A fishing guide who runs a business along the river said the move could be catastrophic to the area’s sizable outdoor industry, which depends heavily on the business its gets during the busy summer season.
The closure is needed to stop the spread of the parasite that causes proliferative kidney disease and to protect the fishery and the outdoor economy it sustains, said Fish, Wildlife and Parks officials.
“This kill is unprecedented in magnitude. We haven’t seen something like this in Montana,” agency spokeswoman Andrea Jones said.
The closure extends from Yellowstone National Park’s northern boundary to the city of Laurel, along with tributaries in those areas.
Over the past week, wildlife officials have documented more than 2,000 dead mountain whitefish and believe the total number killed is in the tens of thousands. Reports are emerging that the die-off is beginning to affect some rainbow and Yellowstone cutthroat trout — species crucial to the area’s fishing industry.
Fishing, wading, floating, boating and all other activities are not allowed on the river until further notice. Numerous fly fishing outfitters and rafting companies operate in the closed stretch of river.
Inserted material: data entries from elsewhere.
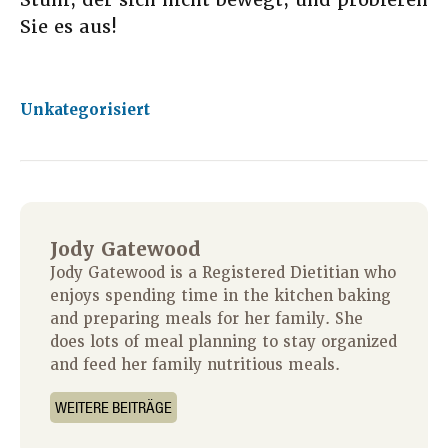
Sie es aus!
Unkategorisiert
Jody Gatewood
Jody Gatewood is a Registered Dietitian who
enjoys spending time in the kitchen baking
and preparing meals for her family. She
does lots of meal planning to stay organized
and feed her family nutritious meals.
WEITERE BEITRÄGE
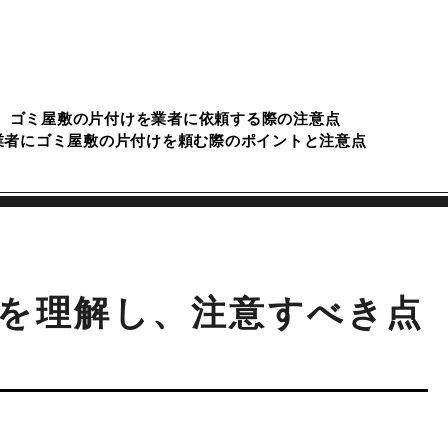
ゴミ屋敷の片付けを業者に依頼する際の注意点
業者にゴミ屋敷の片付けを頼む際のポイントと注意点
を理解し、注意すべき点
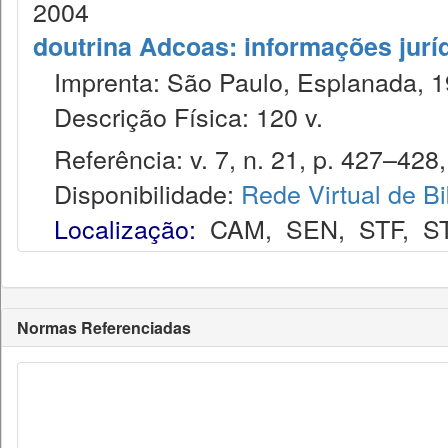
2004
doutrina Adcoas: informações jurí
Imprenta: São Paulo, Esplanada, 1
Descrição Física: 120 v.
Referência: v. 7, n. 21, p. 427–428, 
Disponibilidade:
Rede Virtual de Bi
Localização:
CAM
,
SEN
,
STF
,
S
Normas Referenciadas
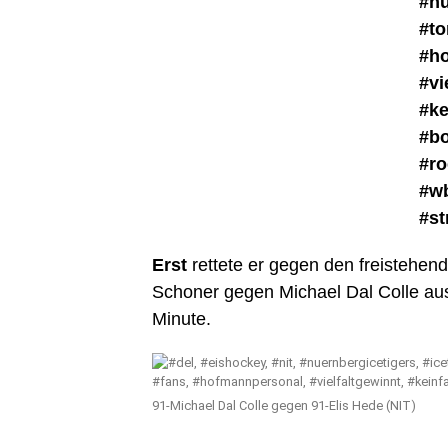
Erst
rettete er gegen den freistehen
Schoner gegen Michael Dal Colle aus
Minute.
91-Michael Dal Colle gegen 91-Elis Hede (NIT)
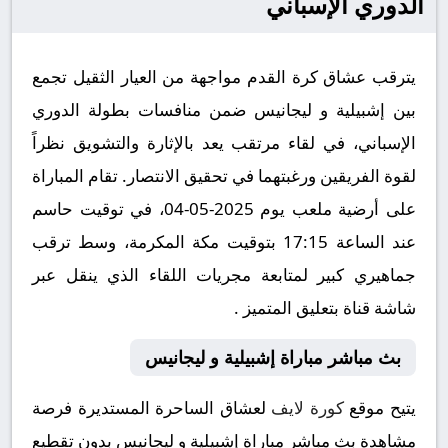
الدوري الإسباني
يترقب عشاق كرة القدم مواجهة من العيار الثقيل تجمع
بين إشبيلية و ليجانيس ضمن منافسات بطولة الدوري
الإسباني، في لقاء مرتقب يعد بالإثارة والتشويق نظراً
لقوة الفريقين ورغبتهما في تحقيق الانتصار. تقام المباراة
على أرضية ملعب يوم 2025-05-04، في توقيت حاسم
عند الساعة 17:15 بتوقيت مكة المكرمة، وسط ترقب
جماهيري كبير لمتابعة مجريات اللقاء الذي ينقل عبر
شاشة قناة بتعليق المتميز .
بث مباشر مباراة إشبيلية و ليجانيس
يتيح موقع
كورة لايف
لعشاق الساحرة المستديرة فرصة
مشاهدة بث مباشر مباراة إشبيلية و ليجانيس بدون تقطيع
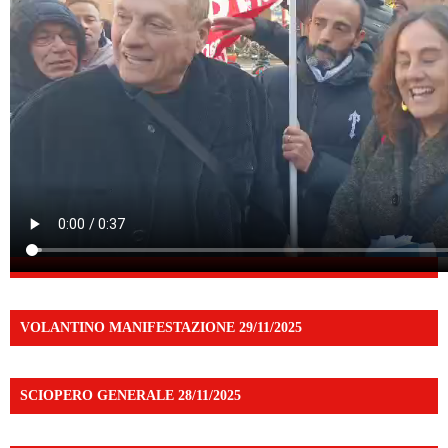
VOLANTINO MANIFESTAZIONE 29/11/2025
SCIOPERO GENERALE 28/11/2025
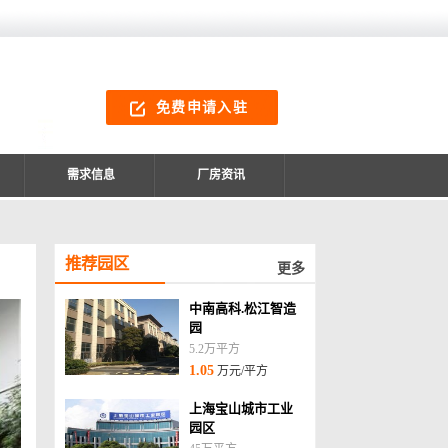
免费申请入驻
需求信息
厂房资讯
推荐园区
更多
中南高科.松江智造
园
5.2万平方
1.05
万元/平方
上海宝山城市工业
园区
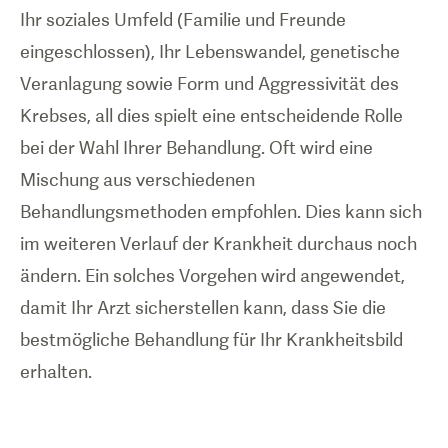
Ihr soziales Umfeld (Familie und Freunde
eingeschlossen), Ihr Lebenswandel, genetische
Veranlagung sowie Form und Aggressivität des
Krebses, all dies spielt eine entscheidende Rolle
bei der Wahl Ihrer Behandlung. Oft wird eine
Mischung aus verschiedenen
Behandlungsmethoden empfohlen. Dies kann sich
im weiteren Verlauf der Krankheit durchaus noch
ändern. Ein solches Vorgehen wird angewendet,
damit Ihr Arzt sicherstellen kann, dass Sie die
bestmögliche Behandlung für Ihr Krankheitsbild
erhalten.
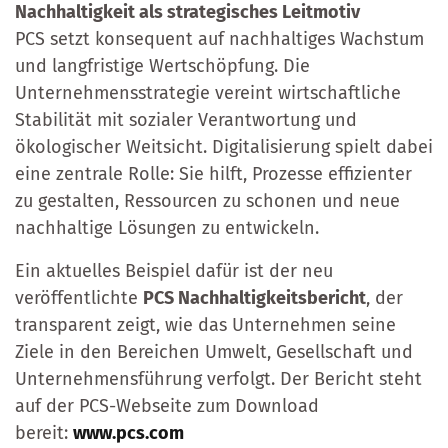
Nachhaltigkeit als strategisches Leitmotiv
PCS setzt konsequent auf nachhaltiges Wachstum
und langfristige Wertschöpfung. Die
Unternehmensstrategie vereint wirtschaftliche
Stabilität mit sozialer Verantwortung und
ökologischer Weitsicht. Digitalisierung spielt dabei
eine zentrale Rolle: Sie hilft, Prozesse effizienter
zu gestalten, Ressourcen zu schonen und neue
nachhaltige Lösungen zu entwickeln.
Ein aktuelles Beispiel dafür ist der neu
veröffentlichte
PCS Nachhaltigkeitsbericht
, der
transparent zeigt, wie das Unternehmen seine
Ziele in den Bereichen Umwelt, Gesellschaft und
Unternehmensführung verfolgt. Der Bericht steht
auf der PCS-Webseite zum Download
bereit:
www.pcs.com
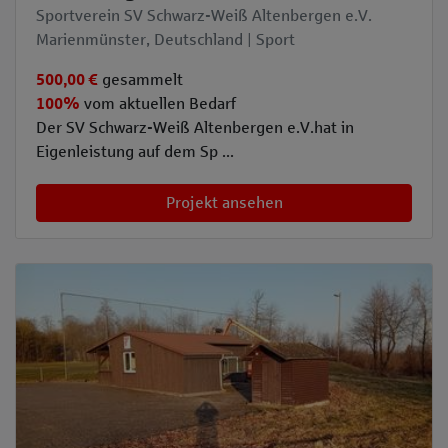
Sportverein SV Schwarz-Weiß Altenbergen e.V.
Marienmünster, Deutschland | Sport
500,00 €
gesammelt
100%
vom aktuellen Bedarf
Der SV Schwarz-Weiß Altenbergen e.V.hat in
Eigenleistung auf dem Sp ...
Projekt ansehen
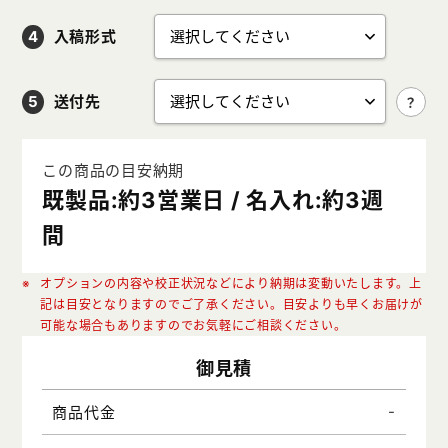
入稿形式
送付先
この商品の目安納期
既製品:約3営業日 / 名入れ:約3週
間
オプションの内容や校正状況などにより納期は変動いたします。上
記は目安となりますのでご了承ください。目安よりも早くお届けが
可能な場合もありますのでお気軽にご相談ください。
御見積
-
商品代金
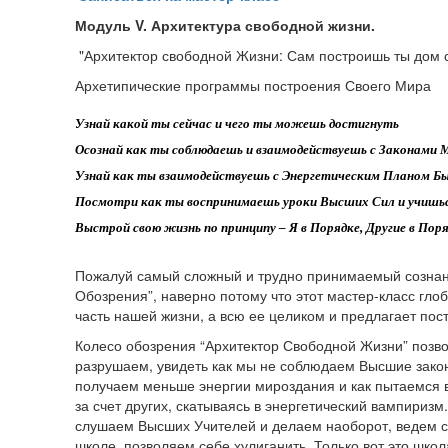
Модуль
V
. Архитектура свободной жизни.
"Архитектор свободной Жизни: Сам построишь ты дом 
Архетипические программы построения Своего Мира
Узнай какой ты сейчас и чего ты можешь достигнуть
Осознай как ты соблюдаешь и взаимодействуешь с Законами 
Узнай как ты взаимодействуешь с Энергетическим Планом Б
Посмотри как ты воспринимаешь уроки Высших Сил и учишь
Выстрой свою жизнь по принципу – Я в Порядке, Другие в Пор
Пожалуй самый сложный и трудно принимаемый сознани
Обозрения”, наверно потому что этот мастер-класс гло
часть нашей жизни, а всю ее целиком и предлагает пост
Колесо обозрения “Архитектор Свободной Жизни” позво
разрушаем, увидеть как мы не соблюдаем Высшие закон
получаем меньше энергии мироздания и как пытаемся 
за счет других, скатываясь в энергетический вампиризм
слушаем Высших Учителей и делаем наоборот, ведем с
школе, позволяем себе хулиганить. Только вот это школ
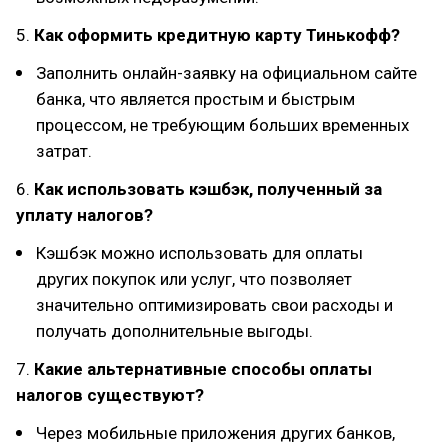
5.
Как оформить кредитную карту Тинькофф?
Заполнить онлайн-заявку на официальном сайте
банка, что является простым и быстрым
процессом, не требующим больших временных
затрат.
6.
Как использовать кэшбэк, полученный за
уплату налогов?
Кэшбэк можно использовать для оплаты
других покупок или услуг, что позволяет
значительно оптимизировать свои расходы и
получать дополнительные выгоды.
7.
Какие альтернативные способы оплаты
налогов существуют?
Через мобильные приложения других банков,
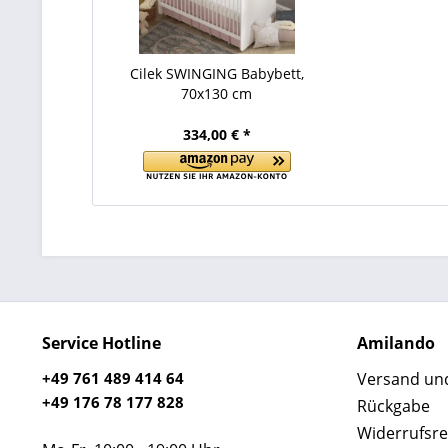
Cilek SWINGING Babybett,
70x130 cm
334,00 € *
Service Hotline
Amilando
+49 761 489 414 64
Versand un
+49 176 78 177 828
Rückgabe
Widerrufsre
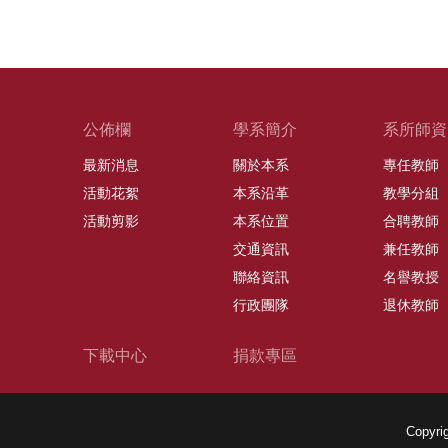
公佈欄
學系簡介
系所師資
最新消息
關於本系
專任教師
活動花絮
本系沿革
教學分組
活動剪影
本系位置
合聘教師
交通資訊
兼任教師
聯絡資訊
名譽教授
行政團隊
退休教師
下載中心
捐款專區
Copy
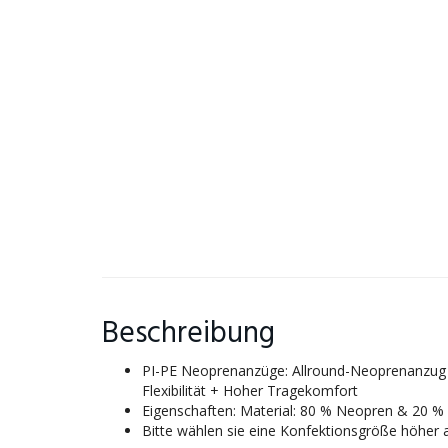
Beschreibung
PI-PE Neoprenanzüge: Allround-Neoprenanzug + F
Flexibilität + Hoher Tragekomfort
Eigenschaften: Material: 80 % Neopren & 20 %
Bitte wählen sie eine Konfektionsgröße höher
Fish, Wildlife and Parks Director Jeff Hagener acknowledged that the move would have a significant effect on those who use the Yellowstone. He said the agency had to balance that against the risk to the fishery, given that recreational activities disturb fish and exacerbate the effects of the disease.
Fishing guide Dan Gigone with the Sweetwater Fly Shop in Livingston said one of his guides reported seeing hundreds of dead trout Thursday. He called the closure catastrophic but said he would not fight the move.
“We have trips on the books through September,” Gigone said. “It’s definitely a big part of the Livingston and area economy. But we need to protect the resources as best we can for future years.”
Gov. Steve Bullock said a threat to Montana’s fish populations is a threat to the state’s outdoor economy and the jobs it sustains.
The wildlife agency will monitor the river and lift the closure when stream conditions such as flow and temperature improve and fish mortality ceases.
It has set up two decontamination stations near the affected area to try to reduce the chance of equipment spreading the parasite to other rivers. The agency is asking the public to properly clean all equipment prior to moving between bodies of water.
The closure comes just days ahead of a planned celebration at Yellowstone National Park to commemorate the 100th anniversary of the National Park Service. Interior Secretary Sally Jewell is slated to speak next Thursday as part of the event.
Yellowstone spokeswoman Charissa Reid said park fisheries scientists were reviewing the closure announcement and deciding how the park would react.